Rejection from both sides of the corridor could potentially save thousands of jobs in the public and private sector while NASA supports with an exodus of staff at the agency level. Further reductions in force – that the agency leaders said they could or cannot happen – could have an impact on over 5,000 employees.
Stevens said that any staff reduction will be “designed to protect critical security roles”. But the dissenting staff warned that the departure employees will bring with them a precious knowledge and experience.
The authors also called the programs proposed for diversity, equity, inclusion and accessibility (deia) and the STEM involvement office a “critical blow” for the agency’s future workforce. Yes, some deia offices were closed and employees were ordered to rub the web pages of terms such as “women in leadership” and “environmental justice”.
“The dismantling of this American institution is a parody,” said Colette Delawalla, founder and manager of Stand Up for Science. “Nobody voted for this. Nobody voted to voluntarily give our global domain in science to other nations.”

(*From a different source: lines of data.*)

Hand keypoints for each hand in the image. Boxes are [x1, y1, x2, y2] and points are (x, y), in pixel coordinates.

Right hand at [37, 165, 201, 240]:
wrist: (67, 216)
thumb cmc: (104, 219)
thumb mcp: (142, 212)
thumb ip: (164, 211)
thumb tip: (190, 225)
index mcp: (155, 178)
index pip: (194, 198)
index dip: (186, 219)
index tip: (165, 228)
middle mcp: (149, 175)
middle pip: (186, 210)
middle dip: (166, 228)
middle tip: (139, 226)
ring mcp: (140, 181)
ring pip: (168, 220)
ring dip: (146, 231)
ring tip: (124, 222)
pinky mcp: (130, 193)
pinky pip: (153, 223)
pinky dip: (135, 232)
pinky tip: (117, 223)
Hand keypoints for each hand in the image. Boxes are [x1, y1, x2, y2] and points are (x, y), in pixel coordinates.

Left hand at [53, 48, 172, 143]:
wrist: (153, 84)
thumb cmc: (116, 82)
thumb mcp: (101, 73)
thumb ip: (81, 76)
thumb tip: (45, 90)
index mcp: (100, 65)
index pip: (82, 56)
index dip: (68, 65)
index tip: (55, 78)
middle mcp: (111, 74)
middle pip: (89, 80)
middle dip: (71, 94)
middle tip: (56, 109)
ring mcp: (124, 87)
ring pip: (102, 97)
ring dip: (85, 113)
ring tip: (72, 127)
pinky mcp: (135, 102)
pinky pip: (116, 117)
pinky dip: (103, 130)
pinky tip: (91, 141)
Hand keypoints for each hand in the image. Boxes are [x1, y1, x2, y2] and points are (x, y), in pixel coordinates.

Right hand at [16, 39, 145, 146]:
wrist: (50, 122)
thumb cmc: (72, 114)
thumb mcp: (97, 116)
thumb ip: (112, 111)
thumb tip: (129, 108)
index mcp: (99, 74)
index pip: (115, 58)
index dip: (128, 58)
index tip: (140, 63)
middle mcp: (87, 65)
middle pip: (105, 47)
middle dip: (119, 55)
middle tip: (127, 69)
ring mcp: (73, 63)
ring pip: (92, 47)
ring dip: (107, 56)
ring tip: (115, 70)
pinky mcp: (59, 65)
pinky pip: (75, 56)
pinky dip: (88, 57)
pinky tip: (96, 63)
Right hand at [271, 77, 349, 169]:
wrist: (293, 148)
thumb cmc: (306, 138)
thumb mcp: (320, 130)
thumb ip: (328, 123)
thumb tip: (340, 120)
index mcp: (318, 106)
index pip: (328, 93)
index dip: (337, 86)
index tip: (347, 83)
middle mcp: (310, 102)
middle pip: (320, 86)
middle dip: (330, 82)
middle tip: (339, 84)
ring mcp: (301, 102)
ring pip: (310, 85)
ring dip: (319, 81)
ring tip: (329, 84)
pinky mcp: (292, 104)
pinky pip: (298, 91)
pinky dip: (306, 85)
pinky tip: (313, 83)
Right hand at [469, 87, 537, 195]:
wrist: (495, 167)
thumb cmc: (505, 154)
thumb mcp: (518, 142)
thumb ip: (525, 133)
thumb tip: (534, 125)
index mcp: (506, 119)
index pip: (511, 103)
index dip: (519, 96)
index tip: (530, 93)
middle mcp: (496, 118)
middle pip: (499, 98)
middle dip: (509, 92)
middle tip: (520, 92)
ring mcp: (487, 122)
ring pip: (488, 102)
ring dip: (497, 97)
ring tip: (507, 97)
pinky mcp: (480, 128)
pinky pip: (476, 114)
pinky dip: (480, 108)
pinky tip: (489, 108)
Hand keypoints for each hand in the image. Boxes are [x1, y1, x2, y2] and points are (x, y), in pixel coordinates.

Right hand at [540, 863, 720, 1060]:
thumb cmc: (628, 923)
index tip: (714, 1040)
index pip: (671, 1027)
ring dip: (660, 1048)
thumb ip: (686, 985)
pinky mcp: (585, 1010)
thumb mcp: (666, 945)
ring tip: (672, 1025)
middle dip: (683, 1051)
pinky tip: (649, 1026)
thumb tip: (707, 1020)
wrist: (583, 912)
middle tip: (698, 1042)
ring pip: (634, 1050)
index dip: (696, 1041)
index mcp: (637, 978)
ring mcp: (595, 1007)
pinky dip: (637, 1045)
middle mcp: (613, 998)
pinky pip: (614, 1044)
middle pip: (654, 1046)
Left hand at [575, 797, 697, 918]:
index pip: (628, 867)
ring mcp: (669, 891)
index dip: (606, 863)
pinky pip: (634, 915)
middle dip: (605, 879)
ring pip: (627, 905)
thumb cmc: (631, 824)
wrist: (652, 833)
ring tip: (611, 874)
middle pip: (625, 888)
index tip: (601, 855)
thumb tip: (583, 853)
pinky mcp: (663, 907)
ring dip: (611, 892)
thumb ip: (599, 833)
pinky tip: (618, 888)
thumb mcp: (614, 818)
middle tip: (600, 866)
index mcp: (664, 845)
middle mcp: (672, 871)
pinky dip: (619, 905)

The Trump administration has positioned the exploration of the human space, in particular on Mars – as a priority. Stevens said that the budget “will inspire the American people again” and will help the United States “win the space race”. Mars Exploration claims, however, warn that science cuts can be antithetical to this goal.
“Cut the overall scientific budget of the NASA of 50 percent … it would involve mass layoffs of the same people we need to bring us to Mars,” said James Burk, executive director of the Mars Society, in a post on social media in May. “I join all my colleagues to oppose this Draconian proposal.”
Note of the editor: This story appeared for the first time Fly.